[Rows excerpted from a collection]
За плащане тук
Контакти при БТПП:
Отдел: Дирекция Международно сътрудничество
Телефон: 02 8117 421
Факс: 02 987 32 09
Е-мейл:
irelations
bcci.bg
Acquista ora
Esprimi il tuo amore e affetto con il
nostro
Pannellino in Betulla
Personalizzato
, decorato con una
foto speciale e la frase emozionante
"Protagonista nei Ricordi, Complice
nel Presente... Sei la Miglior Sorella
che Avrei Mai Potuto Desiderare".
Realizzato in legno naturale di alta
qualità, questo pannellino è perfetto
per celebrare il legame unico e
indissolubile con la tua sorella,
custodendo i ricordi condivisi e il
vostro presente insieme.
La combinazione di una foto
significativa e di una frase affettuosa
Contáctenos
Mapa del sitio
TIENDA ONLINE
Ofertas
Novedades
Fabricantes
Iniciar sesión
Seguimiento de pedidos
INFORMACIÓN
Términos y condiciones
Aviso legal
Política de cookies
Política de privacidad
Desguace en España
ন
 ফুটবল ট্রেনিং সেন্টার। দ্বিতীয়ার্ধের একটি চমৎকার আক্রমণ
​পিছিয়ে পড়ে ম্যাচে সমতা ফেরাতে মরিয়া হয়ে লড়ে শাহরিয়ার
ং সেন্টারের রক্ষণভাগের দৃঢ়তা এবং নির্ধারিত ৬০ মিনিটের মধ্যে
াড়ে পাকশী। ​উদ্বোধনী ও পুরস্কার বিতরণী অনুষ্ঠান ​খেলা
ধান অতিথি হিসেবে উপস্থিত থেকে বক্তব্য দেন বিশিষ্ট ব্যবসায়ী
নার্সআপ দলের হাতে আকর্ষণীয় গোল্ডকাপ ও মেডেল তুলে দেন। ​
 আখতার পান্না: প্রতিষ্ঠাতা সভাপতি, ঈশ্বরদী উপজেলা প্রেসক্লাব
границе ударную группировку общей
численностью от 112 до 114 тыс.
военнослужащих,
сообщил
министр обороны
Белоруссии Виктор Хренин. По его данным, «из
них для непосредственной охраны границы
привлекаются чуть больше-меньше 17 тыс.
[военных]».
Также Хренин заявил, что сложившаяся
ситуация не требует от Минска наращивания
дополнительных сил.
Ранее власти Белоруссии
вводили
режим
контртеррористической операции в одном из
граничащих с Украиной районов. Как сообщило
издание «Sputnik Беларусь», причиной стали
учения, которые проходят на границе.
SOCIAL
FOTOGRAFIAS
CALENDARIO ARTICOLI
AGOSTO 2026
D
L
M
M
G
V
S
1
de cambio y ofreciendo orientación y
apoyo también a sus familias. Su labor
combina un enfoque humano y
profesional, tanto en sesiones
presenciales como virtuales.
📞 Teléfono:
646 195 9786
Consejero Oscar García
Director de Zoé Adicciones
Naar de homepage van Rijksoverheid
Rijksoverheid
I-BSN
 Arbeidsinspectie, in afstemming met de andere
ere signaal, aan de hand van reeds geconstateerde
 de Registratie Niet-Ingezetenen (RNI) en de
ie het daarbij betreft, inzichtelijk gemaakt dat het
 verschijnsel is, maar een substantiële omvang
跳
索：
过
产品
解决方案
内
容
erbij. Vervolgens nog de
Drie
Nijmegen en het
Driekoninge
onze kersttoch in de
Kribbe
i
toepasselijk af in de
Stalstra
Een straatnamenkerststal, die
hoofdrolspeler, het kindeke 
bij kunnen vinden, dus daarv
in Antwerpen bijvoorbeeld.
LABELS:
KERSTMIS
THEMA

#### What to produce
Transcribe every line of the rows above in order, reproducing each one without any change.

#### Solution to the exercise
За плащане тук
Контакти при БТПП:
Отдел: Дирекция Международно сътрудничество
Телефон: 02 8117 421
Факс: 02 987 32 09
Е-мейл:
irelations
bcci.bg
Acquista ora
Esprimi il tuo amore e affetto con il
nostro
Pannellino in Betulla
Personalizzato
, decorato con una
foto speciale e la frase emozionante
"Protagonista nei Ricordi, Complice
nel Presente... Sei la Miglior Sorella
che Avrei Mai Potuto Desiderare".
Realizzato in legno naturale di alta
qualità, questo pannellino è perfetto
per celebrare il legame unico e
indissolubile con la tua sorella,
custodendo i ricordi condivisi e il
vostro presente insieme.
La combinazione di una foto
significativa e di una frase affettuosa
Contáctenos
Mapa del sitio
TIENDA ONLINE
Ofertas
Novedades
Fabricantes
Iniciar sesión
Seguimiento de pedidos
INFORMACIÓN
Términos y condiciones
Aviso legal
Política de cookies
Política de privacidad
Desguace en España
ন
 ফুটবল ট্রেনিং সেন্টার। দ্বিতীয়ার্ধের একটি চমৎকার আক্রমণ
​পিছিয়ে পড়ে ম্যাচে সমতা ফেরাতে মরিয়া হয়ে লড়ে শাহরিয়ার
ং সেন্টারের রক্ষণভাগের দৃঢ়তা এবং নির্ধারিত ৬০ মিনিটের মধ্যে
াড়ে পাকশী। ​উদ্বোধনী ও পুরস্কার বিতরণী অনুষ্ঠান ​খেলা
ধান অতিথি হিসেবে উপস্থিত থেকে বক্তব্য দেন বিশিষ্ট ব্যবসায়ী
নার্সআপ দলের হাতে আকর্ষণীয় গোল্ডকাপ ও মেডেল তুলে দেন। ​
 আখতার পান্না: প্রতিষ্ঠাতা সভাপতি, ঈশ্বরদী উপজেলা প্রেসক্লাব
границе ударную группировку общей
численностью от 112 до 114 тыс.
военнослужащих,
сообщил
министр обороны
Белоруссии Виктор Хренин. По его данным, «из
них для непосредственной охраны границы
привлекаются чуть больше-меньше 17 тыс.
[военных]».
Также Хренин заявил, что сложившаяся
ситуация не требует от Минска наращивания
дополнительных сил.
Ранее власти Белоруссии
вводили
режим
контртеррористической операции в одном из
граничащих с Украиной районов. Как сообщило
издание «Sputnik Беларусь», причиной стали
учения, которые проходят на границе.
SOCIAL
FOTOGRAFIAS
CALENDARIO ARTICOLI
AGOSTO 2026
D
L
M
M
G
V
S
1
de cambio y ofreciendo orientación y
apoyo también a sus familias. Su labor
combina un enfoque humano y
profesional, tanto en sesiones
presenciales como virtuales.
📞 Teléfono:
646 195 9786
Consejero Oscar García
Director de Zoé Adicciones
Naar de homepage van Rijksoverheid
Rijksoverheid
I-BSN
 Arbeidsinspectie, in afstemming met de andere
ere signaal, aan de hand van reeds geconstateerde
 de Registratie Niet-Ingezetenen (RNI) en de
ie het daarbij betreft, inzichtelijk gemaakt dat het
 verschijnsel is, maar een substantiële omvang
跳
索：
过
产品
解决方案
内
容
erbij. Vervolgens nog de
Drie
Nijmegen en het
Driekoninge
onze kersttoch in de
Kribbe
i
toepasselijk af in de
Stalstra
Een straatnamenkerststal, die
hoofdrolspeler, het kindeke 
bij kunnen vinden, dus daarv
in Antwerpen bijvoorbeeld.
LABELS:
KERSTMIS
THEMA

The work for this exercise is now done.